Top of Document extract

Reputation: 907
I'm trying to make a sense out of a strange behavior happening in my OpenCL kernel function. I'm basically trying to convert a string that contains hexadecimals, into a string that contains its decimal representation but, for reasons I cannot fathom, running the same kernel using GPU and CPU yield different results.
The kernel looks like the following:
// yes, there's no result defined for the moment
__kernel void testKernel(__global uint message_length, __global char *message) {
size_t converted_message_length = message_length / 2;
char converted_message[converted_message_length];
// (1) hex to decimal conversion
for (size_t idx = 0, j = 0; idx < converted_message_length; idx++, j++) {
converted_message[idx] = (message[j] & '@' ? message[j] + 9 : message[j]) << 4;
j++;
converted_message[idx] |= (message[j] & '@' ? message[j] + 9 : message[j]) & 0xF;
printf("converted '%c%c' into '%i'\n", message[j - 1], message[j], converted_message[idx]);
}
// (2) this should be redundant, since I already print the content...
// but actually behaves differently with different device (CPU/GPU)
for (size_t idx = 0, j = 0; idx < converted_message_length; idx++, j++) {
printf("converted_message[%i]: '%i'\n", idx, converted_message[idx]);
}
Now, if I pass as arguments of testKernel
function the lenght 4
, and input string containing hexadecimal value 3e2b
, I would expect them to be converted into decimals 62
and 43
(see this table for hex -> decimal conversion).

Bottom of Document extract
Top of Collected data

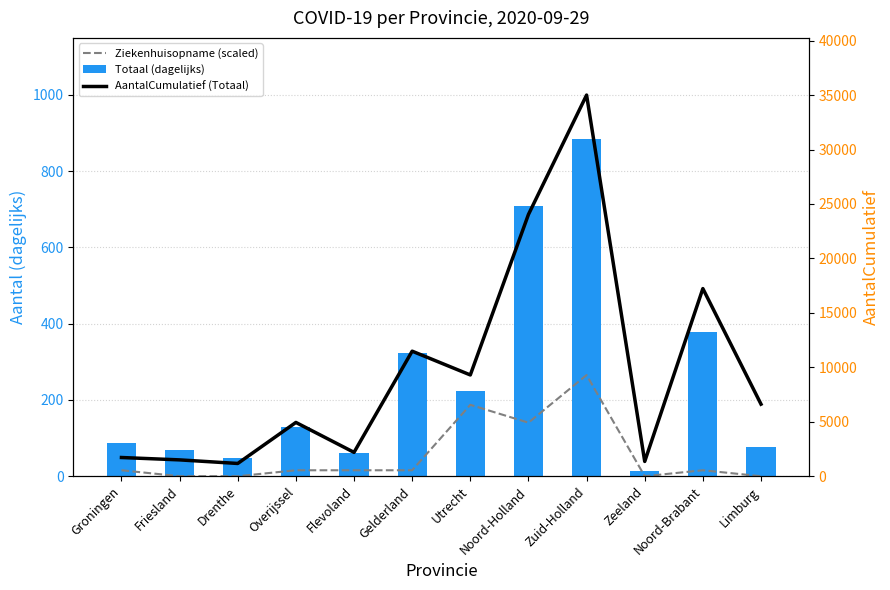

Which category has the lowest value in the Totaal (dagelijks) series?

Zeeland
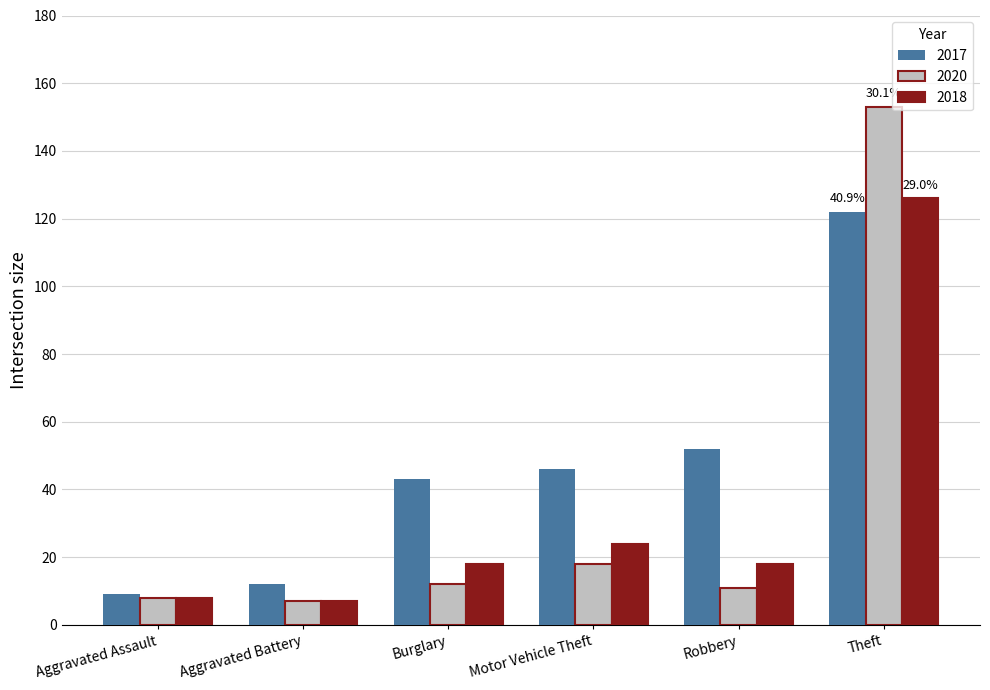

Read the 2017 value at Burglary.

43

Bottom of Collected data

## [Problem description]
Please print the part of the OpenCL kernel post starting with "The kernel looks" and going on through "different device (CPU/GPU)", keeping every word unchanged.

## [Exercise result]
The kernel looks like the following:
// yes, there's no result defined for the moment
__kernel void testKernel(__global uint message_length, __global char *message) {
size_t converted_message_length = message_length / 2;
char converted_message[converted_message_length];
// (1) hex to decimal conversion
for (size_t idx = 0, j = 0; idx < converted_message_length; idx++, j++) {
converted_message[idx] = (message[j] & '@' ? message[j] + 9 : message[j]) << 4;
j++;
converted_message[idx] |= (message[j] & '@' ? message[j] + 9 : message[j]) & 0xF;
printf("converted '%c%c' into '%i'\n", message[j - 1], message[j], converted_message[idx]);
}
// (2) this should be redundant, since I already print the content...
// but actually behaves differently with different device (CPU/GPU)